Find the mass and center of mass of the lamina for each density. \(R:\) triangle with vertices \((0,0),(0, a),(a, 0)\) (a) \(\rho=k\) (b) \(\rho=x^{2}+y^{2}\)

Short answer

For density \(\rho = k\), the mass is \(M = \frac{1}{2}ka^2\) and the center of mass is \((\bar{x}, \bar{y}) = (\frac{a}{3}, \frac{a}{3})\). For density \(\rho = x^{2}+y^{2}\), the mass is \(M = \frac{1}{6}a^4\) and the center of mass is \((\bar{x}, \bar{y}) = (\frac{a}{4}, \frac{a}{4})\).

Step-by-step solution

find the mass with density \(\rho = k\)

The mass is equal to the integral over area R of density. We calculate the integral \(\int_0^a \int_0^{a-x} k dy dx\), where k is a constant. The mass (M) equals to \(M = \frac{1}{2}ka^2\).

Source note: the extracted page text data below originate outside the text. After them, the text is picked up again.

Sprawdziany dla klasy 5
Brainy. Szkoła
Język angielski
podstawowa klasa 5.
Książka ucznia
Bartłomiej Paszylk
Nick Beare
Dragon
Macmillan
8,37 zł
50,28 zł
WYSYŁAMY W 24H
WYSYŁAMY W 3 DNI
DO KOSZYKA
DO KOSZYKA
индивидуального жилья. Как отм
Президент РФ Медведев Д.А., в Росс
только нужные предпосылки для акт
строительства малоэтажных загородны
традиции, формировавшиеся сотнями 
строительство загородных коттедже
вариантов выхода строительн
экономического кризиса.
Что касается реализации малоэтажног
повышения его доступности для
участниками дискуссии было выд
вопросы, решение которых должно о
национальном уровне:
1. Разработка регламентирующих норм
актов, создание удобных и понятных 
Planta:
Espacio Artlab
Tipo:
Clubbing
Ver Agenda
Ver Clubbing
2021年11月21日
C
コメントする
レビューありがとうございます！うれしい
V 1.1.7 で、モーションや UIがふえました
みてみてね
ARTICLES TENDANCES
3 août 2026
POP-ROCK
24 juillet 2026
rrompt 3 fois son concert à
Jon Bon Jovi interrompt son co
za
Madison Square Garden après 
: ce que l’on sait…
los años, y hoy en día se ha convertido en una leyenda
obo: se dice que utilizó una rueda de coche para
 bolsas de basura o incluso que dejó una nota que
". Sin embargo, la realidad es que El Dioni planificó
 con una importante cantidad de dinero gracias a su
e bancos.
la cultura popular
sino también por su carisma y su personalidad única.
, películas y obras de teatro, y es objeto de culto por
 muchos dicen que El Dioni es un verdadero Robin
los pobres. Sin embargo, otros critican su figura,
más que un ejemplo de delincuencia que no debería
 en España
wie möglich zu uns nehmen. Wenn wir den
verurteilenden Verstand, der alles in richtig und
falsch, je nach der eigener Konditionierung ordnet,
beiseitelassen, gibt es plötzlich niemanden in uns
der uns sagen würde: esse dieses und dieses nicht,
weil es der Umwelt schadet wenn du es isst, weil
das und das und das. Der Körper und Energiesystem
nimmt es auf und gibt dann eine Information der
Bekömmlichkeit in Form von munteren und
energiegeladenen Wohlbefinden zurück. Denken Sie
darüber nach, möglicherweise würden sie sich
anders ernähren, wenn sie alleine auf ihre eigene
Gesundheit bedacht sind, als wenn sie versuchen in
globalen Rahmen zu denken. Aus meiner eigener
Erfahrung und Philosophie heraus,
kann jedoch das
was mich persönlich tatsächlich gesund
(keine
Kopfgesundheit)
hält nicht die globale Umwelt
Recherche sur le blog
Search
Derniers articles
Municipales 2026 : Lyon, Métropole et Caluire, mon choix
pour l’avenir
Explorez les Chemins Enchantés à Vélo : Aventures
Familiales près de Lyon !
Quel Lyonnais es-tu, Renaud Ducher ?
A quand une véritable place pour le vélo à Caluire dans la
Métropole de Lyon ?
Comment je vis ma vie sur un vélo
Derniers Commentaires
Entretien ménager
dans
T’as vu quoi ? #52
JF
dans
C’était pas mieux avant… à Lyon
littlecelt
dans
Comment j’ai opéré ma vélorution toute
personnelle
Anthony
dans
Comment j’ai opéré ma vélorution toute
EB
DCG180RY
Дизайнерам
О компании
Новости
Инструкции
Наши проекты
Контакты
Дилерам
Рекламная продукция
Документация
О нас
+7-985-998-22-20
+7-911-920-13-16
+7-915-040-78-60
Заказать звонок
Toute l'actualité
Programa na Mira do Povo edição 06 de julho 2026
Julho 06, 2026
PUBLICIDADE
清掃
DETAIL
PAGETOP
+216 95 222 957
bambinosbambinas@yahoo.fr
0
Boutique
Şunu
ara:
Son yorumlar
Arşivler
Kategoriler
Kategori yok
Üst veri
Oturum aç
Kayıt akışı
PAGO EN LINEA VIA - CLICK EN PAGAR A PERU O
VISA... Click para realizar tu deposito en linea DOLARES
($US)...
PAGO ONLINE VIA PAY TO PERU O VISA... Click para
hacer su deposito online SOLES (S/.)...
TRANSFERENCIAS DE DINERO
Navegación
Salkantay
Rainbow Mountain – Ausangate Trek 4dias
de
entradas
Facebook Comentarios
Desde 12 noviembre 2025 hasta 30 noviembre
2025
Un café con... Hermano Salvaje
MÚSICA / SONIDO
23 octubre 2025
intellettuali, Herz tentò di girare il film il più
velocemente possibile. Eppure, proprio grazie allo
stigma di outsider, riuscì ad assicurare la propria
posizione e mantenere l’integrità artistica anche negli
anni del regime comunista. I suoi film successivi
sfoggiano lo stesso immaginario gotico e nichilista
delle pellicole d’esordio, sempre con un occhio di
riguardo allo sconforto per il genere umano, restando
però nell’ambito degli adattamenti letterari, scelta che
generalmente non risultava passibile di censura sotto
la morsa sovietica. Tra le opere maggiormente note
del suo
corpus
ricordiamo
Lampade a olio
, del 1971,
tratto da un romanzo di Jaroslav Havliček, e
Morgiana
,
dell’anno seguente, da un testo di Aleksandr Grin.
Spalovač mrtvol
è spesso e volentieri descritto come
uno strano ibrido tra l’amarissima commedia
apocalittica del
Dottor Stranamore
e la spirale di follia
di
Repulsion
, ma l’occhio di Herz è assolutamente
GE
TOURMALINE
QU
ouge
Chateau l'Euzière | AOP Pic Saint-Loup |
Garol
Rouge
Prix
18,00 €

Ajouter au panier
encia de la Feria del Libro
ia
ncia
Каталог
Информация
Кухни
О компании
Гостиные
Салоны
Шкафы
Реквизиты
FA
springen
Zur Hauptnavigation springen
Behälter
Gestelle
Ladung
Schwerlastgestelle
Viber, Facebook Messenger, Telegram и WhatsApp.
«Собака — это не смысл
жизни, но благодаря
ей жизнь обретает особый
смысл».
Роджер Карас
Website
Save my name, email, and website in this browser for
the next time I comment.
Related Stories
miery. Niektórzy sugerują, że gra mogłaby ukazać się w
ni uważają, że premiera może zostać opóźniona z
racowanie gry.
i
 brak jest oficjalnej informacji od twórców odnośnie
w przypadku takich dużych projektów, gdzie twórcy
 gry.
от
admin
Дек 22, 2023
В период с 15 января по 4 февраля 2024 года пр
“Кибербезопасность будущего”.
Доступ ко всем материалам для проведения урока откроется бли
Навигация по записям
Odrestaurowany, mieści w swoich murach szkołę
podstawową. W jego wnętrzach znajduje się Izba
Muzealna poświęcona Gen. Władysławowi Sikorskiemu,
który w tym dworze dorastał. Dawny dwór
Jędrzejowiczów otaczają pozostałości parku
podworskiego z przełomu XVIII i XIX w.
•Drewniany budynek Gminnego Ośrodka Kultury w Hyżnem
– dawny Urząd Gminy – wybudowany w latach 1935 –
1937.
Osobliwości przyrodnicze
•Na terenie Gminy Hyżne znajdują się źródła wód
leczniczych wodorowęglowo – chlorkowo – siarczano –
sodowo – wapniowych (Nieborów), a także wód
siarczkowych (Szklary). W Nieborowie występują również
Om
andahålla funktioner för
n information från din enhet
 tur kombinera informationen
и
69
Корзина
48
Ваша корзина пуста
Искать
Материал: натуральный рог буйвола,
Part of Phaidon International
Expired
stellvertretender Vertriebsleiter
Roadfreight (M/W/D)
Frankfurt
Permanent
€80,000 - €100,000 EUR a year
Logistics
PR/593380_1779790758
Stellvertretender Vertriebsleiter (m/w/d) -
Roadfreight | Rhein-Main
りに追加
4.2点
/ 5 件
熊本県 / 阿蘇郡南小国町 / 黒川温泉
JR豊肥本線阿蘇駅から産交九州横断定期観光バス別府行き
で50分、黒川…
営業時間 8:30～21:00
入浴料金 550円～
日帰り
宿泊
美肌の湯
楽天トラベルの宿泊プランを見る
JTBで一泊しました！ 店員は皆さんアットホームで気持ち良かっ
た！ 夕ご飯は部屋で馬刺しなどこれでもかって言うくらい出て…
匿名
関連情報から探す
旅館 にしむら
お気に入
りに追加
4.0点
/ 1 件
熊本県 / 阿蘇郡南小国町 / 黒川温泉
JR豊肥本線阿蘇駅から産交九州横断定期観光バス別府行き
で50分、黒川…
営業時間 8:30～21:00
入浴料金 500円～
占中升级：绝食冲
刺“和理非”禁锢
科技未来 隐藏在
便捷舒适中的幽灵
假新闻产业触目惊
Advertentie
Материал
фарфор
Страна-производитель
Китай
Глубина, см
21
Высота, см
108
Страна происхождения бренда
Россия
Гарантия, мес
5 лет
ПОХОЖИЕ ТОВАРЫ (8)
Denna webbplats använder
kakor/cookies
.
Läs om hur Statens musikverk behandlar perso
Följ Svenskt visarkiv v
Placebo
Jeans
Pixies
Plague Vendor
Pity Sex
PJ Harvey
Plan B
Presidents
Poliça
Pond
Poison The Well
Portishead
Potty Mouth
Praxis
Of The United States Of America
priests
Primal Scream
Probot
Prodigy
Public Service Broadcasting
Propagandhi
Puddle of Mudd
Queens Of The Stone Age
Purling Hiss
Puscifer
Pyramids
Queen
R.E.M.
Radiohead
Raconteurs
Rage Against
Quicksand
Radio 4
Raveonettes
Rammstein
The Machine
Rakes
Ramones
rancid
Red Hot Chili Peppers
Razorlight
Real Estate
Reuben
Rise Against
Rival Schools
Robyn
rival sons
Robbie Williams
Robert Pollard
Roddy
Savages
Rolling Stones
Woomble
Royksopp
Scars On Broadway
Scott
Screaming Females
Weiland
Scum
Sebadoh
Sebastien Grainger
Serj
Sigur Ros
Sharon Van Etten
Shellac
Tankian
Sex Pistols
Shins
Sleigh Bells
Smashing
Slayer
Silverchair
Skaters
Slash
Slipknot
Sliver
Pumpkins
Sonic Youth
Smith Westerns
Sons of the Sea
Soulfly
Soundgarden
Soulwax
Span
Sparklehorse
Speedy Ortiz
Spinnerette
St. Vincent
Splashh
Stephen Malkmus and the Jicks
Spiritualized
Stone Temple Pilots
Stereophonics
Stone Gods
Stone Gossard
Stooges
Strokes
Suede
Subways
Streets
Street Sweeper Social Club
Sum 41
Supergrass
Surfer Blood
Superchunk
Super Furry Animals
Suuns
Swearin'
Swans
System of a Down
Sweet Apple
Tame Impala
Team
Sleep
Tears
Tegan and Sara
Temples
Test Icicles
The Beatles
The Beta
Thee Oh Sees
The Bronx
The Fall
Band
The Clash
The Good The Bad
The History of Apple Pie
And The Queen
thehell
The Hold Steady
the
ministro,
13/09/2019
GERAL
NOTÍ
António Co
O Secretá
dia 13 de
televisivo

find the center of mass with density \(\rho = k\)

We find the center of mass using the formula \((\bar{x}, \bar{y}) = (\frac{1}{M} \int_R x\rho(x,y) dA, \frac{1}{M} \int_R y\rho(x,y) dA)\). The center of mass equals to \((\bar{x}, \bar{y}) = (\frac{a}{3}, \frac{a}{3})\).

find the mass with density \(\rho = x^{2}+y^{2}\)

Now we calculate the mass using density function \(\rho = x^{2}+y^{2}\). We need to calculate the integral \(\int_0^a \int_0^{a-x} (x^{2}+y^{2}) dy dx\). This gives us \(M = \frac{1}{6}a^4\).

find the center of mass with density \(\rho = x^{2}+y^{2}\)

Using the formula for the center of mass like in step 2, we find that the center of mass equals to \((\bar{x}, \bar{y}) = (\frac{a}{4}, \frac{a}{4})\).